▶ [Text passage]:
It was exactly five years ago today (July 5, 2011) that the Algonquin Hotel was officially designated a literary landmark. Tucked on W. 44th street in Midtown Manhattan, stepping into the sprawling lounge invites you to dream that you are being written into a page of history — where literary institutions of today were conceived of and spun into gold, drinks made famous, and tradition served with every perfectly crafted Manhattan. H.L. Menckin once called it "the most comfortable hotel in the world."
The collaborations conducted in The Round Table sessions resulted in important contributions to American literature while the characters were applauded and characterized as post-World-War-I era pop-culture icons. They were not only writers, but critics as well, lending their ideas and opinions to Franklin P. Adam’s column in the New York Tribune, "The Conning Tower" — a column which later became hearty inspiration to Hemingway and Fitzgerald. The Round Table inspired the 1994 documentary, The Ten Year Lunch, produced by Robert Altman, starring Jennifer Jason Leigh.
But it wasn’t just the Round Table that immortalized this hotel as a literary landmark. Women were welcomed inside the Algonquin from the beginning — Gertrude Stein, Simone de Beauvoir, Maya Angelou and Commander Evangeline Booth among them. Editor and friend of the round table crew, Herold Ross, conceived of the New Yorker there, and later secured funding at a table in the parlor for the magazine’s 1925 debut. It was also here that William Faulkner wrote his Nobel Prize acceptance speech in 1950.

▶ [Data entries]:
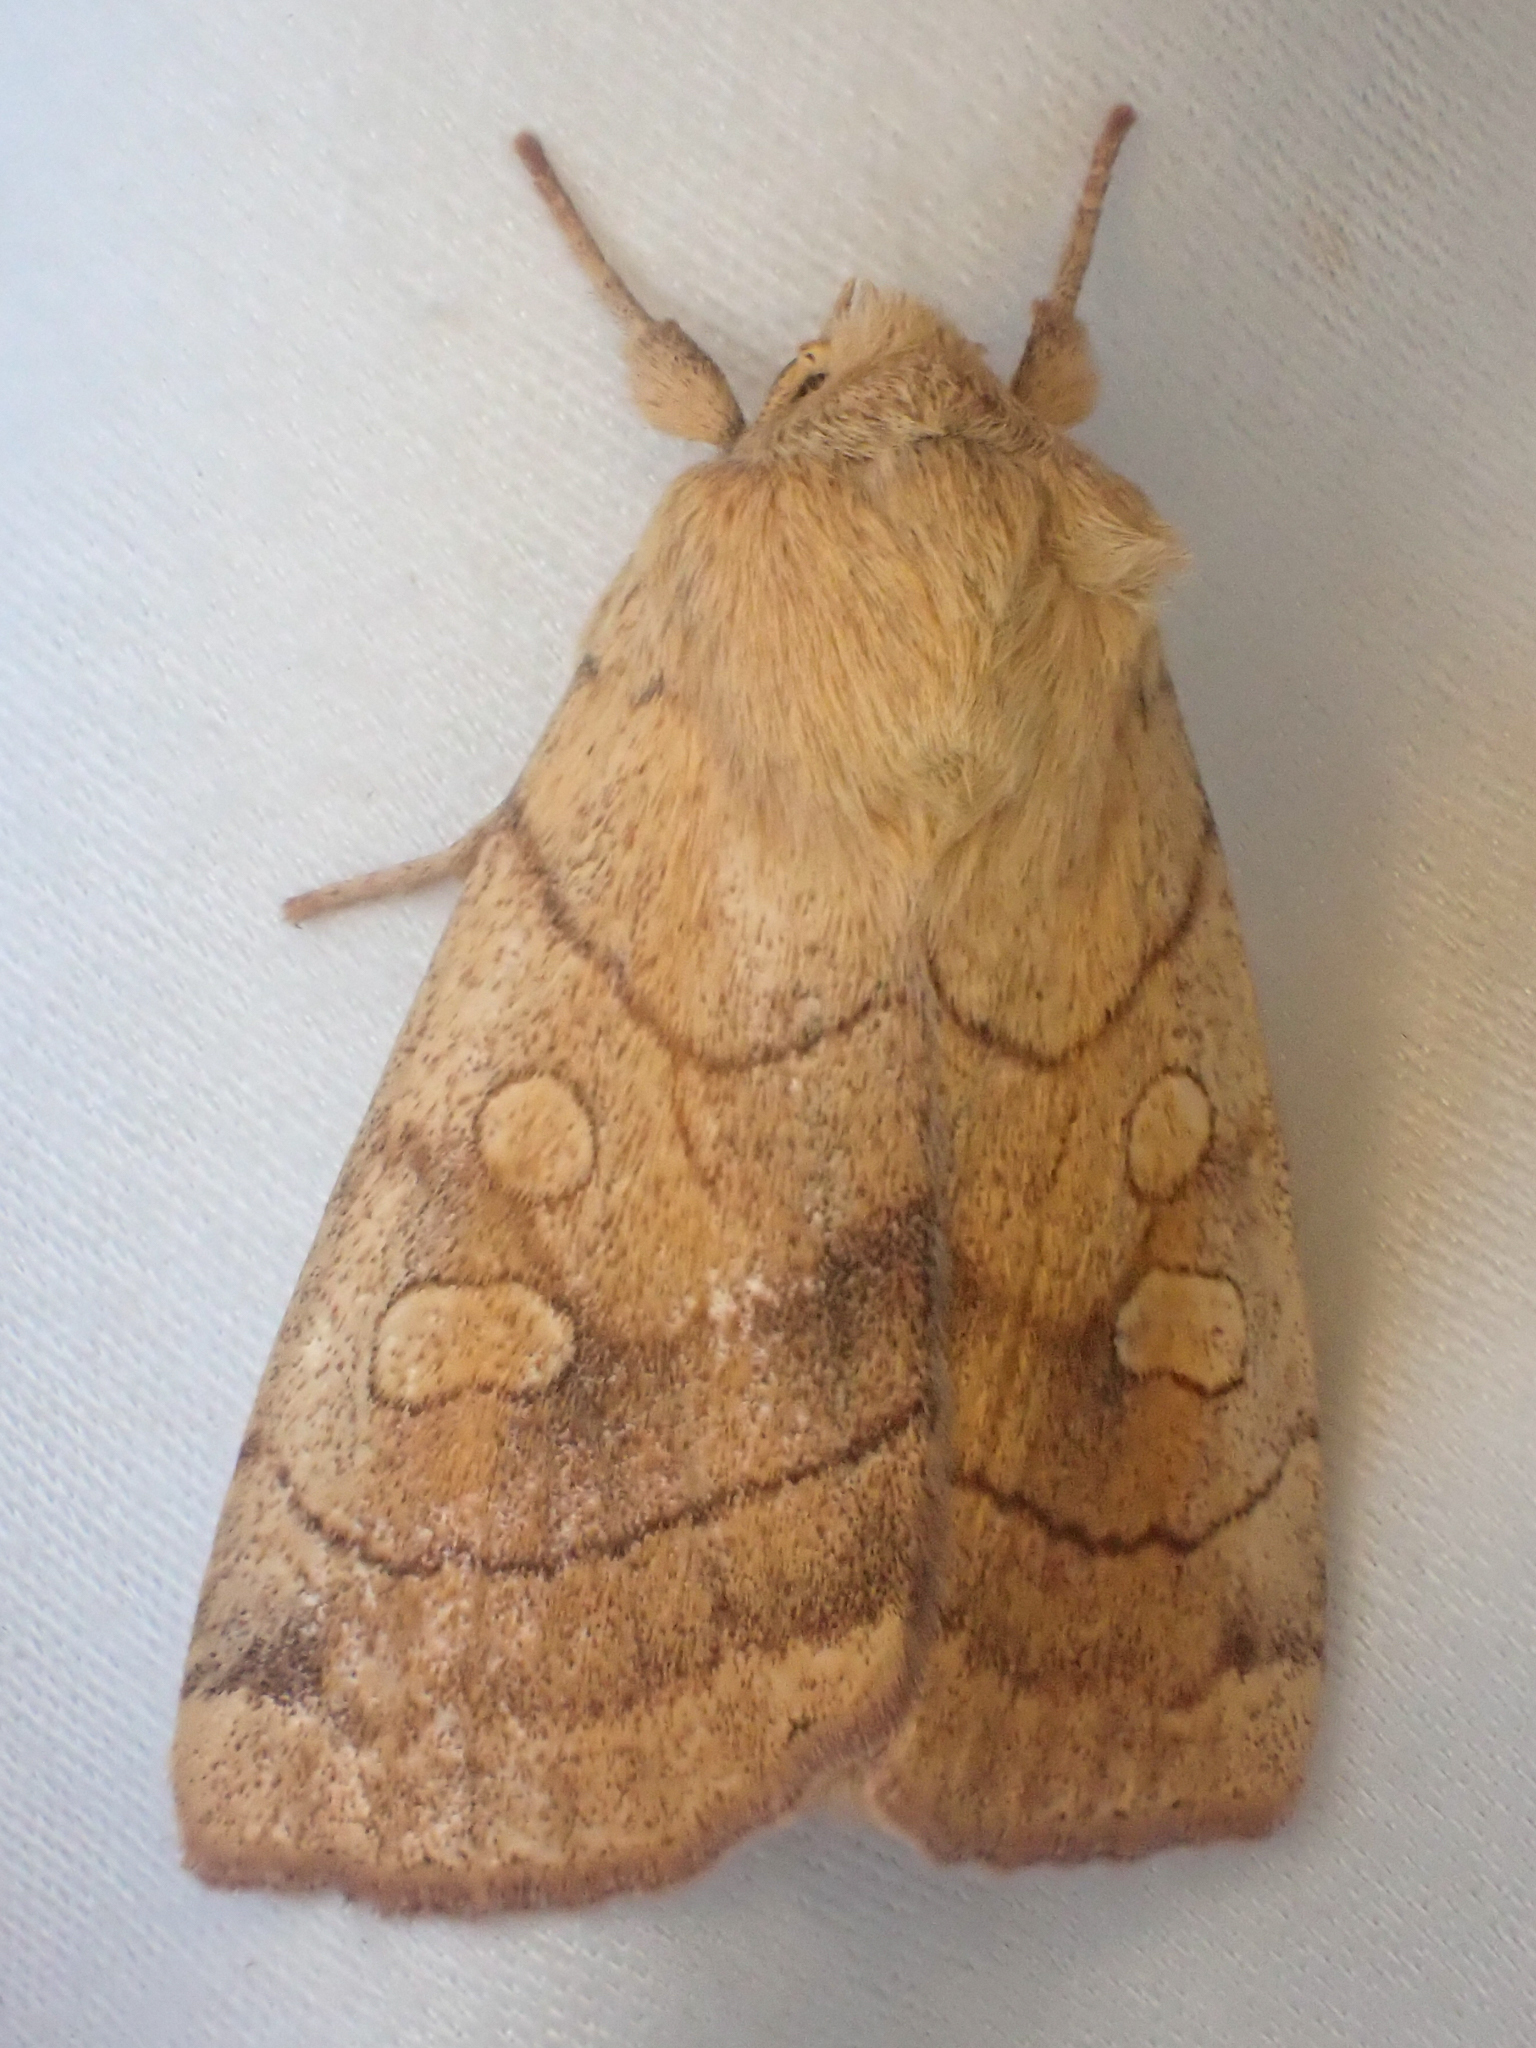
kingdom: Animalia
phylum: Arthropoda
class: Insecta
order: Lepidoptera
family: Noctuidae
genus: Enargia
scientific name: Enargia decolor
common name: Aspen twoleaf tier moth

▶ [Required work]:
1. Repeat the passage on the Algonquin Hotel starting at "But it wasn’t" and ending at "speech in 1950.".
2. Present the lines of the records as a Markdown table with the columns Nr and Entry, giving each line its row number and leaving out blank lines. Omit the pictures from the answer.
The records are unrelated to the text about the Algonquin Hotel.

▶ [Expected outputs]:
1.
But it wasn’t just the Round Table that immortalized this hotel as a literary landmark. Women were welcomed inside the Algonquin from the beginning — Gertrude Stein, Simone de Beauvoir, Maya Angelou and Commander Evangeline Booth among them. Editor and friend of the round table crew, Herold Ross, conceived of the New Yorker there, and later secured funding at a table in the parlor for the magazine’s 1925 debut. It was also here that William Faulkner wrote his Nobel Prize acceptance speech in 1950.

2.
| Nr | Entry |
|---|---|
| 1 | kingdom: Animalia |
| 2 | phylum: Arthropoda |
| 3 | class: Insecta |
| 4 | order: Lepidoptera |
| 5 | family: Noctuidae |
| 6 | genus: Enargia |
| 7 | scientific name: Enargia decolor |
| 8 | common name: Aspen twoleaf tier moth |